The central suspension pipe string 4 had a narrowed shoe 7 with an inner diameter of 90 mm and an annular tip 5 with a diameter of 168 mm. The length of the annular tip 5 was 4 m. Perforation 9 of the annular tip 5 is made in the form of slots with a width of 2-3 mm and a length of 20 mm, staggered at a height of 1 m from its lower part to the top. The area of the slits per 1 running meter of the annular tip 5 is equal to 3 areas of the gap between the annular tip 5 and the central column of pipes 4. To increase the efficiency of erosion of sediment 8 by a swirling flow in the gap between the annular tip 5 and the central column of pipes 4, a guide is made in the lower part of the annular tip 5 in the form of three two-turn spirals. Tests showed that during operation of the device, the slurry from sediment 8 and brine rises evenly, while the maximum slurry density reached m: w = 1: 1 with an average density of m: w = 1: 4 ~ 1: 6. The height of sediment 8 above shoe 7 of the central suspension string of pipes 4 during testing reached 3.5 m. During stoppages of the water and subsequent launches of the dissolution system, there were no cases of plugging at shoe 7 and in the central suspension string of pipes 4 during the tests. According to the test results, the device is recommended for industrial use.

Thus, the tests confirm that when using the method of creating an underground reservoir in rock salt and a device for its implementation, the following set of conditions is met:

- A device embodying the claimed invention in its implementation is intended for use in industry, namely, in the construction of underground reservoirs in rock salt and the extraction of brines through wells.

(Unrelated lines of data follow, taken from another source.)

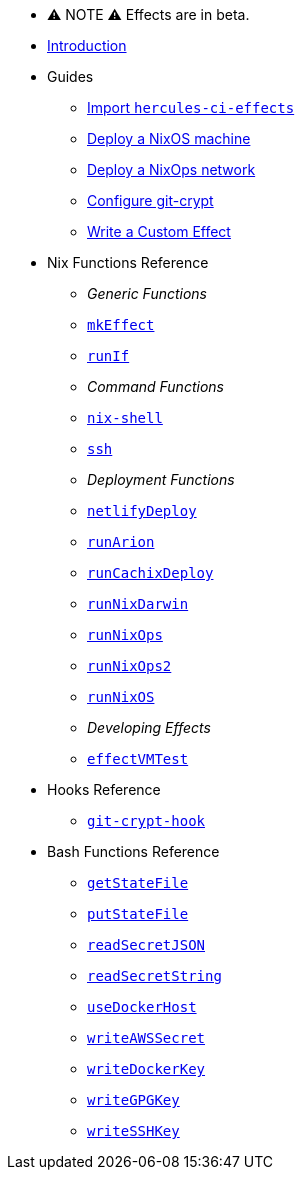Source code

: 
* ⚠ NOTE ⚠ Effects are in beta.

* xref:index.adoc[Introduction]
* Guides
** xref:guide/import-or-pin.adoc[Import `hercules-ci-effects`]
** xref:guide/deploy-a-nixos-machine.adoc[Deploy a NixOS machine]
** xref:guide/deploy-a-nixops-network.adoc[Deploy a NixOps network]
** xref:guide/configure-git-crypt.adoc[Configure git-crypt]
** xref:guide/write-a-custom-effect.adoc[Write a Custom Effect]
* Nix Functions Reference
** _Generic Functions_
** xref:reference/nix-functions/mkEffect.adoc[`mkEffect`]
** xref:reference/nix-functions/runIf.adoc[`runIf`]
** _Command Functions_
** xref:reference/nix-functions/nix-shell.adoc[`nix-shell`]
** xref:reference/nix-functions/ssh.adoc[`ssh`]
** _Deployment Functions_
** xref:reference/nix-functions/netlifyDeploy.adoc[`netlifyDeploy`]
** xref:reference/nix-functions/runArion.adoc[`runArion`]
** xref:reference/nix-functions/runCachixDeploy.adoc[`runCachixDeploy`]
** xref:reference/nix-functions/runNixDarwin.adoc[`runNixDarwin`]
** xref:reference/nix-functions/runNixOps.adoc[`runNixOps`]
** xref:reference/nix-functions/runNixOps2.adoc[`runNixOps2`]
** xref:reference/nix-functions/runNixOS.adoc[`runNixOS`]
** _Developing Effects_
** xref:reference/nix-functions/effectVMTest.adoc[`effectVMTest`]
* Hooks Reference
** xref:reference/hooks/git-crypt-hook.adoc[`git-crypt-hook`]
* Bash Functions Reference
** xref:reference/bash-functions/getStateFile.adoc[`getStateFile`]
** xref:reference/bash-functions/putStateFile.adoc[`putStateFile`]
** xref:reference/bash-functions/readSecretJSON.adoc[`readSecretJSON`]
** xref:reference/bash-functions/readSecretString.adoc[`readSecretString`]
** xref:reference/bash-functions/useDockerHost.adoc[`useDockerHost`]
** xref:reference/bash-functions/writeAWSSecret.adoc[`writeAWSSecret`]
** xref:reference/bash-functions/writeDockerKey.adoc[`writeDockerKey`]
** xref:reference/bash-functions/writeGPGKey.adoc[`writeGPGKey`]
** xref:reference/bash-functions/writeSSHKey.adoc[`writeSSHKey`]
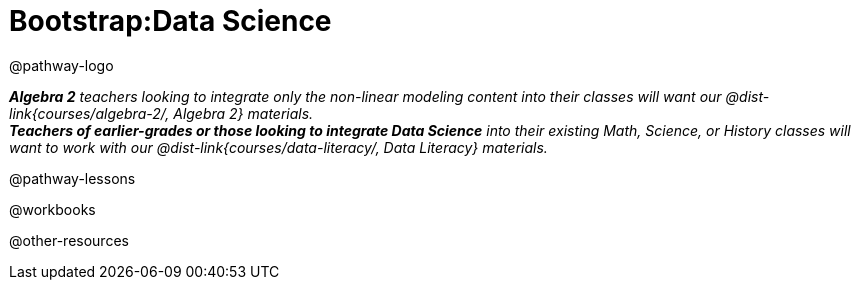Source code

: = Bootstrap:Data Science

@pathway-logo

_**Algebra 2** teachers looking to integrate only the non-linear modeling content into their classes will want our @dist-link{courses/algebra-2/, Algebra 2} materials._ +
_**Teachers of earlier-grades or those looking to integrate Data Science** into their existing Math, Science, or History classes will want to work with our @dist-link{courses/data-literacy/, Data Literacy} materials._

@pathway-lessons

@workbooks

@other-resources
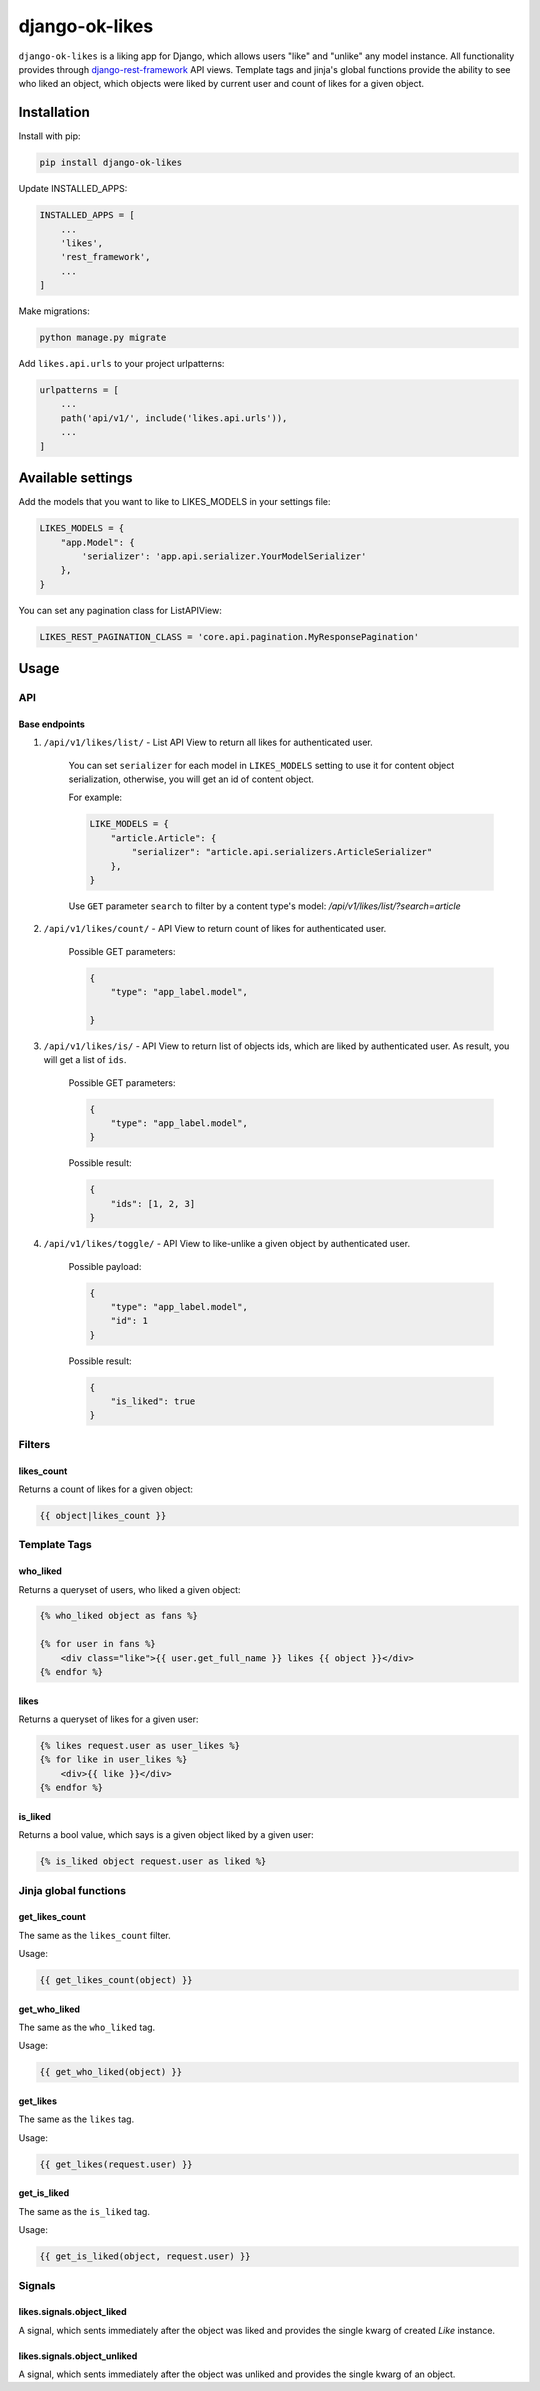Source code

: ==============================
django-ok-likes |PyPI version|
==============================

|Build Status| |Code Health| |Python Versions| |Requirements Status| |license| |PyPI downloads| |Coverage|

``django-ok-likes`` is a liking app for Django, which allows users "like" and "unlike" any model instance. All functionality provides through `django-rest-framework`_ API views. Template tags and jinja's global functions provide the ability to see who liked an object, which objects were liked by current user and count of likes for a given object.

Installation
============

Install with pip:

.. code:: shell
    
    pip install django-ok-likes


Update INSTALLED_APPS:

.. code:: python

    INSTALLED_APPS = [
        ...
        'likes',
        'rest_framework',
        ...
    ]


Make migrations:

.. code:: shell

    python manage.py migrate


Add ``likes.api.urls`` to your project urlpatterns:

.. code:: python

    urlpatterns = [
        ...
        path('api/v1/', include('likes.api.urls')),
        ...
    ]


Available settings
==================

Add the models that you want to like to LIKES_MODELS in your settings file:

.. code:: python

    LIKES_MODELS = {
        "app.Model": {
            'serializer': 'app.api.serializer.YourModelSerializer'
        },
    }


You can set any pagination class for ListAPIView:

.. code:: python
    
    LIKES_REST_PAGINATION_CLASS = 'core.api.pagination.MyResponsePagination'


Usage
=====

API
---

Base endpoints
**************

1. ``/api/v1/likes/list/`` - List API View to return all likes for authenticated user.
    
    You can set ``serializer`` for each model in ``LIKES_MODELS`` setting to use it for content object serialization, otherwise, you will get an id of content object.  

    For example:

    .. code:: python

        LIKE_MODELS = {
            "article.Article": {
                "serializer": "article.api.serializers.ArticleSerializer"
            },
        }


    Use ``GET`` parameter ``search`` to filter by a content type's model:
    `/api/v1/likes/list/?search=article`

2. ``/api/v1/likes/count/`` - API View to return count of likes for authenticated user.

    Possible GET parameters:

    .. code:: json

        {
            "type": "app_label.model",

        }


3. ``/api/v1/likes/is/`` - API View to return list of objects ids, which are liked by authenticated user. As result, you will get a list of ``ids``.  

    Possible GET parameters:

    .. code:: json

        {
            "type": "app_label.model",
        }
    

    Possible result:

    .. code:: json

        {
            "ids": [1, 2, 3]
        }
    

4. ``/api/v1/likes/toggle/`` - API View to like-unlike a given object by authenticated user.  
    
    Possible payload:

    .. code:: json

        {
            "type": "app_label.model",
            "id": 1
        }
    

    Possible result:

    .. code:: json

        {
            "is_liked": true
        }


Filters
-------

likes_count
***********

Returns a count of likes for a given object:

.. code:: django

    {{ object|likes_count }}


Template Tags
-------------

who_liked
*********

Returns a queryset of users, who liked a given object:

.. code:: django

    {% who_liked object as fans %}

    {% for user in fans %}
        <div class="like">{{ user.get_full_name }} likes {{ object }}</div>
    {% endfor %}


likes
*****

Returns a queryset of likes for a given user:

.. code:: django

    {% likes request.user as user_likes %}
    {% for like in user_likes %}
        <div>{{ like }}</div>
    {% endfor %}


is_liked
********

Returns a bool value, which says is a given object liked by a given user:

.. code:: django

    {% is_liked object request.user as liked %}


Jinja global functions
----------------------

get_likes_count
***************

The same as the ``likes_count`` filter.

Usage:

.. code:: django
    
    {{ get_likes_count(object) }}


get_who_liked
*************

The same as the ``who_liked`` tag.

Usage:

.. code:: django

    {{ get_who_liked(object) }}


get_likes
*********

The same as the ``likes`` tag.

Usage:

.. code:: django

    {{ get_likes(request.user) }}


get_is_liked
************

The same as the ``is_liked`` tag.

Usage:

.. code:: django

    {{ get_is_liked(object, request.user) }}


Signals
-------

likes.signals.object_liked
**************************

A signal, which sents immediately after the object was liked and provides the single kwarg of created `Like` instance.

likes.signals.object_unliked
****************************

A signal, which sents immediately after the object was unliked and provides the single kwarg of an object.


.. |PyPI version| image:: https://badge.fury.io/py/django-ok-likes.svg
   :target: https://badge.fury.io/py/django-ok-likes
.. |Build Status| image:: https://travis-ci.org/LowerDeez/ok-likes.svg?branch=master
   :target: https://travis-ci.org/LowerDeez/ok-likes
   :alt: Build status
.. |Code Health| image:: https://api.codacy.com/project/badge/Grade/aa7e0f444c8d4520b0f0db5abc3a5960    
   :target: https://www.codacy.com/app/LowerDeez/ok-likes
   :alt: Code health
.. |Python Versions| image:: https://img.shields.io/pypi/pyversions/django-ok-likes.svg
   :target: https://pypi.org/project/django-ok-likes/
   :alt: Python versions
.. |license| image:: https://img.shields.io/pypi/l/django-ok-likes.svg
   :alt: Software license
   :target: https://github.com/LowerDeez/ok-likes/blob/master/LICENSE
.. |PyPI downloads| image:: https://img.shields.io/pypi/dm/django-ok-likes.svg
   :alt: PyPI downloads
.. |Requirements Status| image:: https://requires.io/github/LowerDeez/ok-likes/requirements.svg?branch=master
.. |Coverage| image:: https://coveralls.io/repos/github/LowerDeez/ok-likes/badge.svg?branch=master
   :target: https://coveralls.io/github/LowerDeez/ok-likes?branch=master
   :alt: Code coverage

.. _django-rest-framework: https://www.django-rest-framework.org/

- For the claimed method of creating an underground reservoir in rock salt and a device for its implementation in the form as described in the independent claims, the possibility of its implementation using the means described in the application is confirmed.

- Therefore, the claimed method of creating an underground reservoir in rock salt and a device for its implementation meet the condition of "industrial applicability".

Sourse of information

1. Furman A.A., Beldy M.P., Sokolov I.D. Salt. Production and application in the chemical industry. M., "Chemistry", 1989, pp. 103-112.

Claims (2)

1. A method of creating an underground reservoir in rock salt through a well, including mounting coaxially arranged external and central suspended pipe columns, installing a shoe of a central column at the bottom of the underground tank, sealing the well head, supplying solvent to the underground tank through an external hanging pipe string, and displacing the resulting brine to the surface along the central column, characterized in that a channel is created between the lower ends of the outer and central suspended pipe columns, through which the brine is fed to the ba Shmak of the central suspension pipe string, before stopping the process of dissolving rock salt or when oversized inclusions of insoluble rocks get into the shoe of the central suspension pipe string, the solvent is supplied to the underground tank through the central hanging pipe string, and the resulting brine is displaced through the external hanging pipe string. 2. A device for creating an underground reservoir in rock salt, including a casing string of a borehole pipe, a head, coaxially arranged central and external suspension pipes of pipes for supplying solvent and raising the brine to the surface, a shoe of a central suspension pipe string, characterized in that on the lower part of the central the suspension pipe string is coaxially mounted with an annular tip, the inner diameter of which is larger than the outer diameter of the central suspension pipe string, and the outer diameter is smaller than the outside diameter hinges of the suspended pipe string, while the upper part of the annular tip is perforated.